Wednesday, December 3, 2008

Do You Know What's in Your Parents' Safety Deposit Box?

Recently, Chicago Public Radio’s “This American Life” aired an act about a woman whose job it is to dispose of the “estates” of Chicago citizens who die alone with no family to even claim the body. What would it be like to spend your days going through the possession of strangers, people who lived and died alone, and dispose of their things? The program examined what we leave behind for others to deal with. If we are lucky we have loved ones to whom we will things.
Recently I had cause to go through my 86 year old mother’s papers. I didn’t find any million dollar life insurance policies or stocks or bonds, but I did find things that in their own way were amazing. Good thing she was still around to ask questions, but even she was baffled by some of it.

We found letters from insurance companies about policies that had been purchased years ago. Most of them she couldn’t remember; didn’t even know what I was talking about when I asked her. Mutual of Oregon? CNA? Academy Life? Safeco? There was only one actual policy and it was for $700, not $200.

I found an ad for an opthamologist who Mother can't remember and the pin number for Mother's ATM card, just in case she forgot the number.

“Mother,” I said as I was going through the huge stack, “do you do your monthly breast exam at the bank?”

She frowned. “No, why?”

“Well,” I said, beginning to titter. “Care to venture a guess about how this got into the safety deposit box.” I held up my finger from which dangled a card similar to the cards with the keyhole one hangs on a motel door requesting privacy or cleaning only this one contained a diagram for doing a self breast exams. Jo and my mother began to laugh, too, and we laughed until tears ran down our faces.

Nearly the last item I came across was an agreement with the University of Oregon for my mother’s body to go to their medical school. “They will give you ashes when they’re done,” my mother said. “All you have to do is get me to Portland.”

“And how am I supposed to do that?” I asked.

“Just throw me in the back of a van and drive me.”

“If they want you, they can come get you. I’m not driving you around when you're dead.”

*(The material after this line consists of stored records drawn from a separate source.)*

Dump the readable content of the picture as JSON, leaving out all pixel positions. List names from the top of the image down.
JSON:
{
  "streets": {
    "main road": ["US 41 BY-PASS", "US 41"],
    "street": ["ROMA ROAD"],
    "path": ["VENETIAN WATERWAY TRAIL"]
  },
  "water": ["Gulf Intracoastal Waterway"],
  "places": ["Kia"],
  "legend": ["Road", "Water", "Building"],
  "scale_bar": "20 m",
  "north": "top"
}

“I don’t think you can drive a body around without some sort of special license,” Jo said.

“Oh, pooh,” said Mother. “Just throw me in a van.”

“I don’t have a van. I’d have to rent one. Do you think Hertz would approve? Besides, wouldn’t it involve taking a body across state lines?” I asked laughing again.

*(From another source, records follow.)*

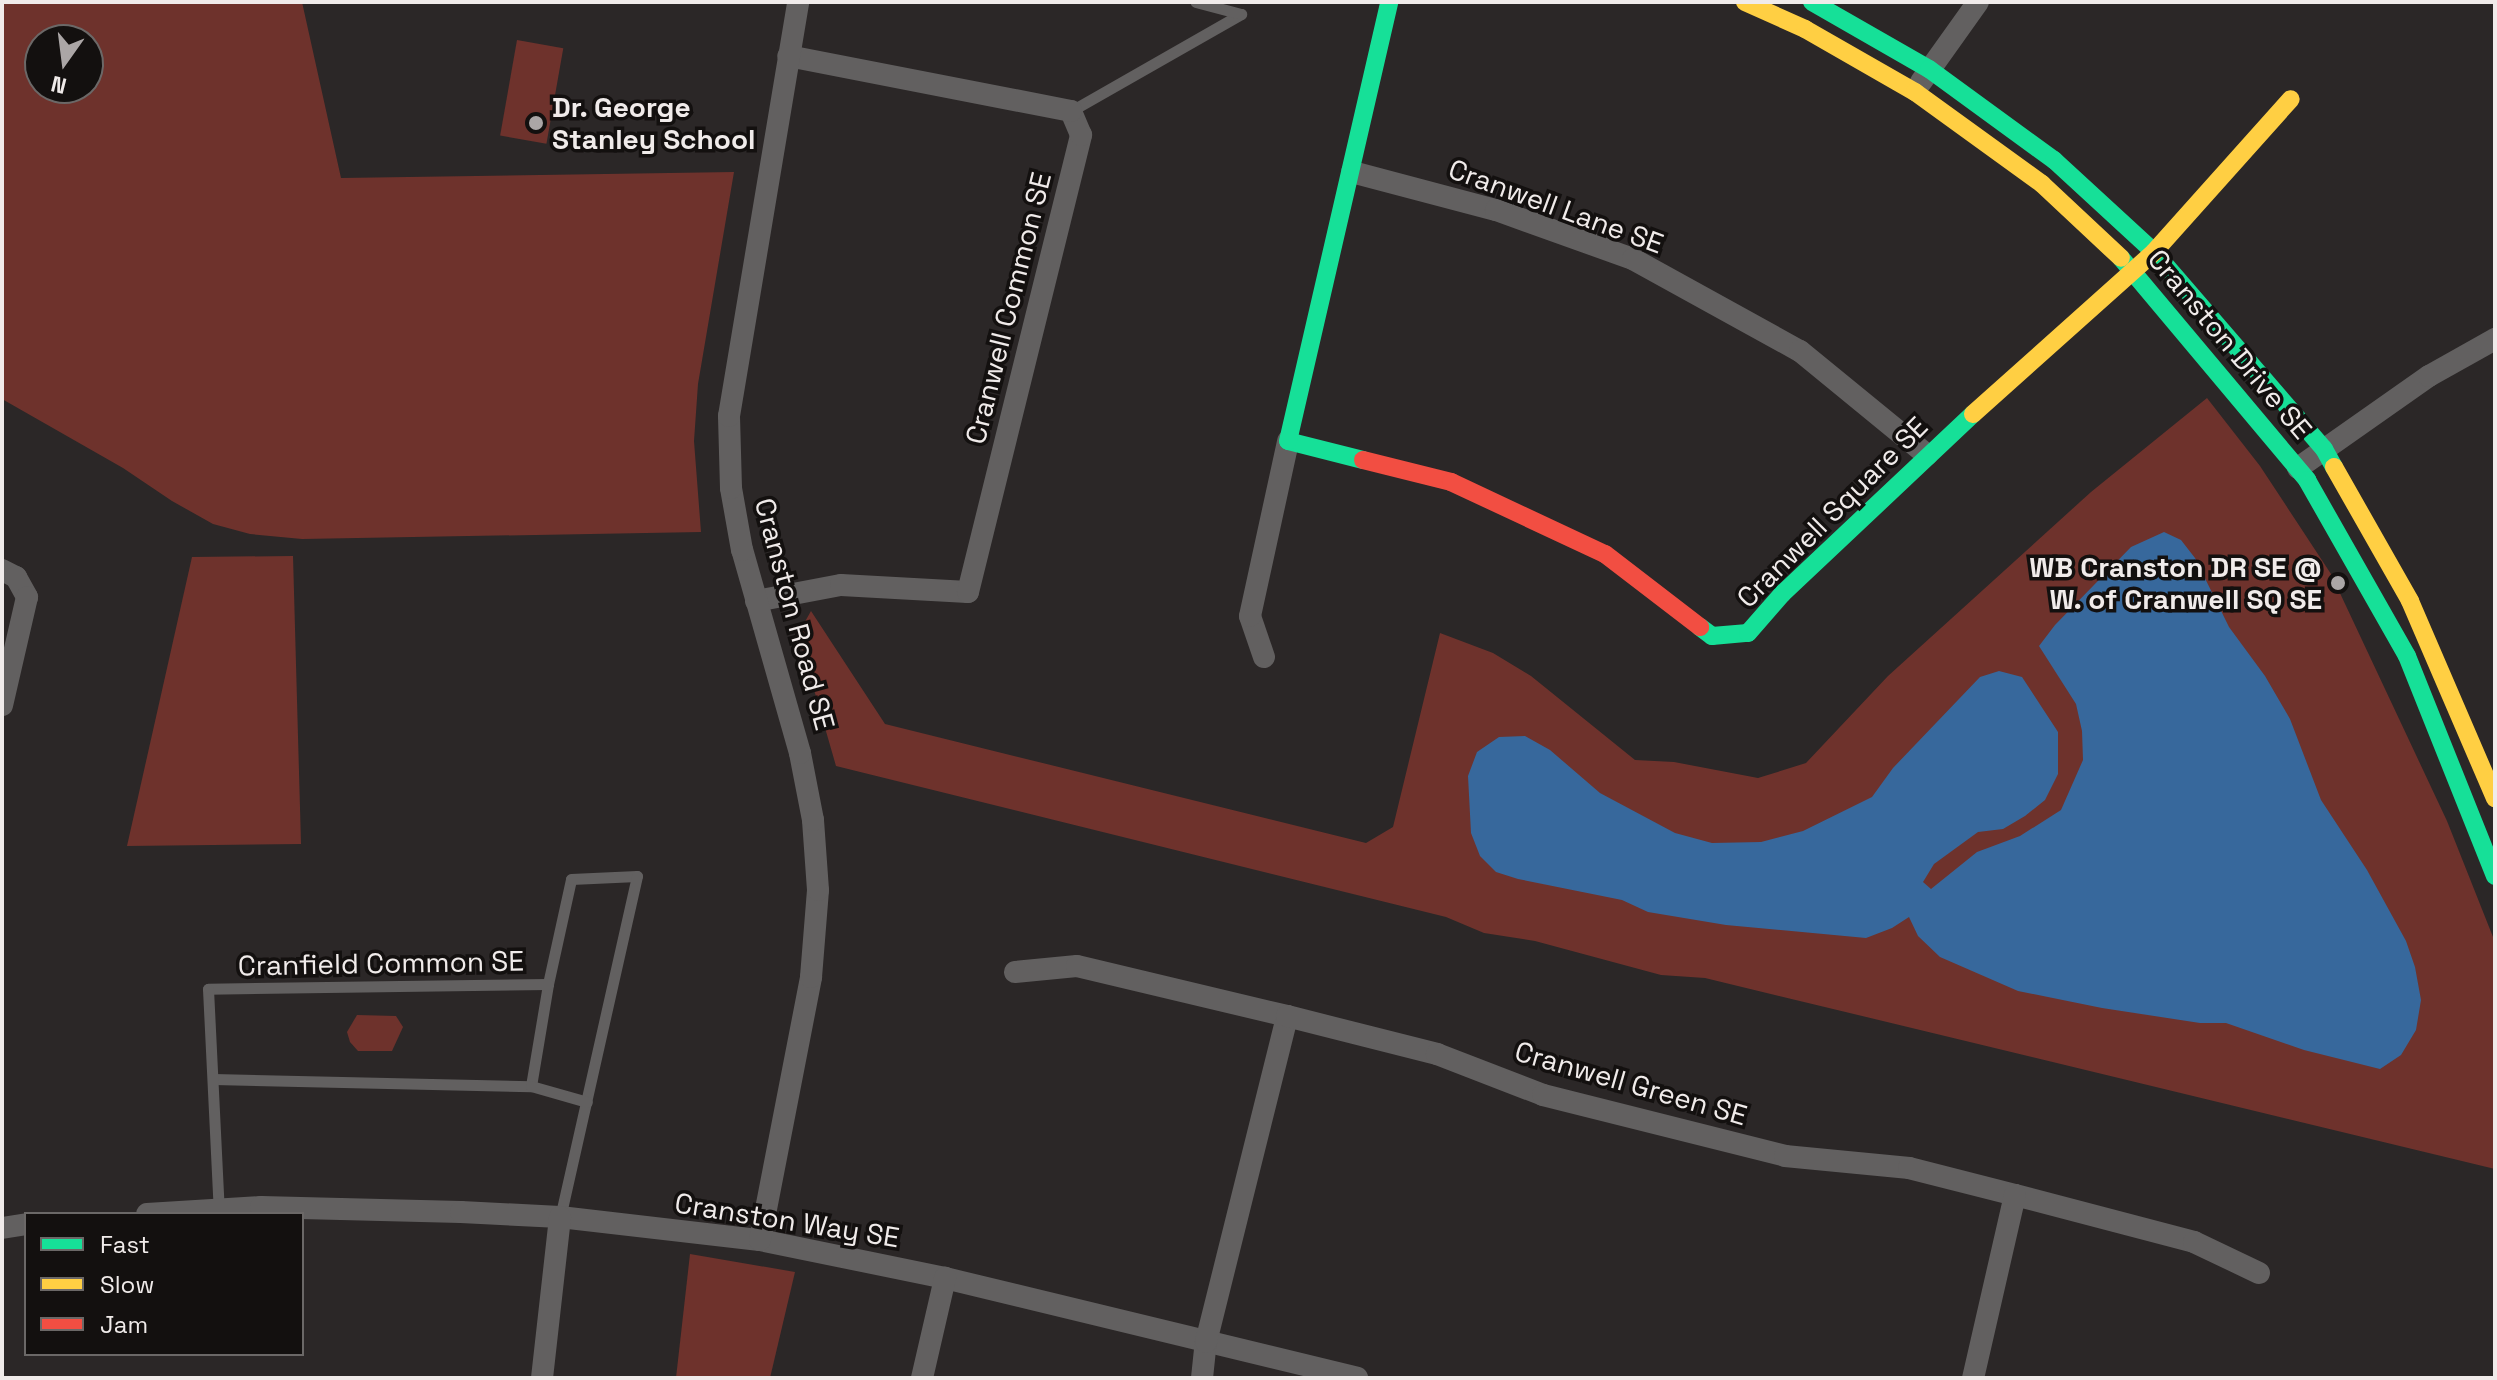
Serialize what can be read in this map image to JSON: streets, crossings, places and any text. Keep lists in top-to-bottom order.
{
  "streets": {
    "street": [
      "Cranwell Lane SE",
      "Cranwell Common SE",
      "Cranston Drive SE",
      "Cranwell Square SE",
      "Cranston Road SE",
      "Cranwell Green SE",
      "Cranston Way SE"
    ],
    "lane": ["Cranfield Common SE"]
  },
  "crossings": [
    ["Cranwell Lane SE", "Cranwell Square SE"],
    ["Cranwell Common SE", "Cranston Road SE"],
    ["Cranston Drive SE", "Cranwell Square SE"],
    ["Cranston Road SE", "Cranston Way SE"],
    ["Cranfield Common SE", "Cranston Way SE"]
  ],
  "places": ["Dr. George Stanley School", "WB Cranston DR SE @ W. of Cranwell SQ SE"],
  "legend": ["Fast", "Slow", "Jam"],
  "north": "bottom"
}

My mother still insists that we can just prop her in the backseat. After I had taken my mother home for the night with her honey-do list of phone calls to make regarding insurance policies and Jo & I were getting ready for bed I said, “You’d do it with me, wouldn’t you?” I said.

“Yes, I would,” she smiled.

“Well, it’s nice to know someone who’d help you move a body,” I said and we laughed.

So, when’s the last time you looked in your parents safety deposit box or talked about what’s going to happen when they pass on? I don’t suggest it for a Thanksgiving celebration, but better to get surprised now than wait until it’s too late for clarification.

I had much to be thankful for this Thanksgiving. The one that surprised me is that I’m thankful to have a friend who would help me drive a body 120 miles. Everyone should have at least one friend who would do that.


Kim Thompson said...

This is an amazing post, Stephanie. Amazing. For these reasons:

1. This is a good reminder to go through my OWN safety deposit box.

2. To talk to my parents about THEIR safety deposit box.

3. To count my blessings for my good friends who would help me move bodies too.

Your mother and Jo sound just wonderful by the way.


Stephanie Frieze said...

Thanks, Kim. We had to laugh or else I might have cried. My mother called all the insurance commpanies and asked that info be sent so at least we will know what she's got!

Jo said...

I don't think I've laughed that much in quite a while. Even though it was such a sad topic of conversation, I could just picture us, driving to U of Oregon, a body in the back of my CRV, explaining to the office who had pulled us over for some minor infraction (speeding, maybe), why we had a body in the back and what we were planning to do with said body. Time spent with Stephanie is full of unexpected smiles.